The Science of Growth: How to Design Marketing Experiments That Don’t Lie

3 min read

Most experiments don’t fail because the ideas are bad—they fail because the design is. Peeking at results and “calling it” early, underpowered samples, mushy metrics, or shipping five changes at once can all produce confident-sounding but wrong conclusions. Peeking alone inflates false-positive risk unless your method explicitly supports continuous looks.

Common Pitfalls (and what to do instead)

1) Stopping early with fixed-sample stats. Traditional p-values assume you look once, at the end. If you peek as data arrives, Type-I error balloons.
Fix: Either (a) commit to a fixed sample and don’t look, or (b) use sequential/always-valid approaches that allow continuous monitoring without breaking inference.

2) Too-small samples (underpowered tests). Want to detect a small lift? You need big n. 80% power at 5% alpha remains a sensible default; plan it before launch.

3) Multiple changes at once. If Variant B bundles six edits, you won’t know which one moved the metric. Use single-change tests or a proper multivariate/DOE design with the sample it requires.

4) Broken randomization (SRM). A 50/50 test showing 55/45 is a Sample Ratio Mismatch (SRM)—a data-quality red flag, not “chance.” Investigate or invalidate.

5) Measuring the wrong thing. Vanity metrics (pageviews, followers) feel good but rarely guide decisions. Anchor on a North Star/output metric (revenue per visitor, paid activation, retained W(A)Us) with guardrails for performance and trust.

The Scientific Method for Marketers

  • Hypothesis: “Because [insight], changing [thing] for [audience] will increase [metric] by [size] within [time].”
  • Control & treatment(s): Isolate a single meaningful change when possible; otherwise ensure your design can attribute effects.
  • Randomize + SRM checks: Monitor allocation continuously; fail fast on data quality.
  • Success & guardrails: Define the decision metric plus guardrails (latency, errors/crashes, unsubscribes/churn). Many “wins” are regressions without them.
  • Pre-register the analysis: Alpha/power, fixed vs sequential policy, exact metric formulas, handling of missing data and concurrent tests.

Sample Size & Significance—Made Simple

  • Power (80%) = chance you’ll detect your chosen MDE if it’s real.
  • Alpha (5%) = false-alarm rate you’re willing to accept.
    Smaller MDEs → larger samples; higher power → larger samples. Use a planner before launch.

Plan & peek the right way: If your culture needs fast reads, adopt sequential / always-valid tests.

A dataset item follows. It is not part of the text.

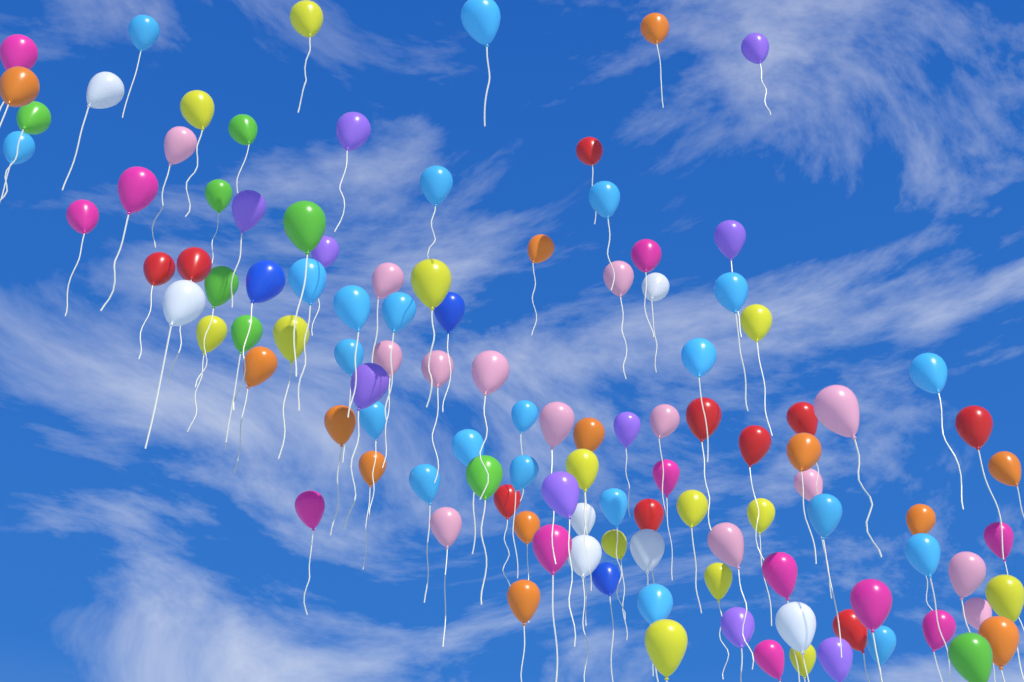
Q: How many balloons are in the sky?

They let you monitor continuously while keeping error rates honest.

Get more signal with the same traffic: Variance-reduction (e.g., CUPED) leverages pre-experiment behavior to cut noise and detect smaller lifts sooner.

Tools you’ll actually use: Evan Miller’s sample size calculator for planning, and sequential procedures when you must look early.

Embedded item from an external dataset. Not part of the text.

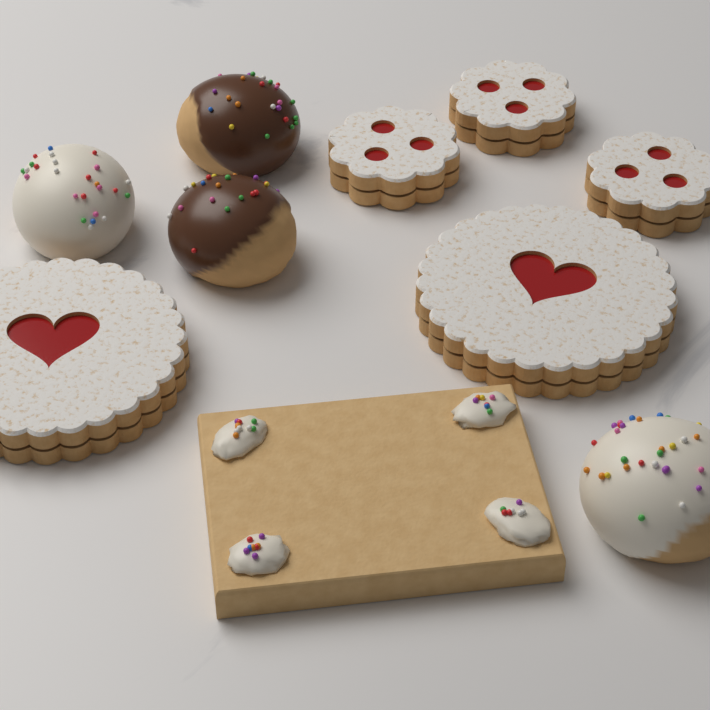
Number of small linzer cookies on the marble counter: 3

Choosing the Right Metrics

  • North Star / output metrics reflect delivered value (e.g., revenue per visitor, activated paid accounts, retained weekly actives).
  • Input metrics (CTR, signup starts) are levers and diagnostics—not the win condition.
  • Guardrail metrics (latency, error/crash rate, churn) prevent Pyrrhic wins. Many “improvements” degrade reliability or trust.
  • Multiple simultaneous tests? Use false-discovery control (e.g., Benjamini–Hochberg FDR) so a spray-and-pray roadmap doesn’t mint fake wins.

The 5-Step Experiment Design Checklist

  1. Hypothesis & MDE: Audience, behavior, metric, expected lift, timeframe.
  2. Stats path: Fixed-horizon (commit to n) or sequential/always-valid (with explicit stopping rules).
  3. Power up: Compute n for 80–90% power at 5% alpha; estimate runtime from real traffic.
  4. Guardrails & SRM: Instrument performance/trust guardrails and automatic SRM alarms.
  5. QA & isolate: Test one meaningful change; lock allocation; monitor SRM in the first hours.

What TechnicalFoundry Pods add

Rigor at speed. We bring statistical QA to your roadmap: power analysis, sequential testing when speed matters, CUPED/sensitivity boosts for lean traffic, SRM/guardrail automation, and decision memos that tie results to revenue and retention. Your creativity, minus the lies.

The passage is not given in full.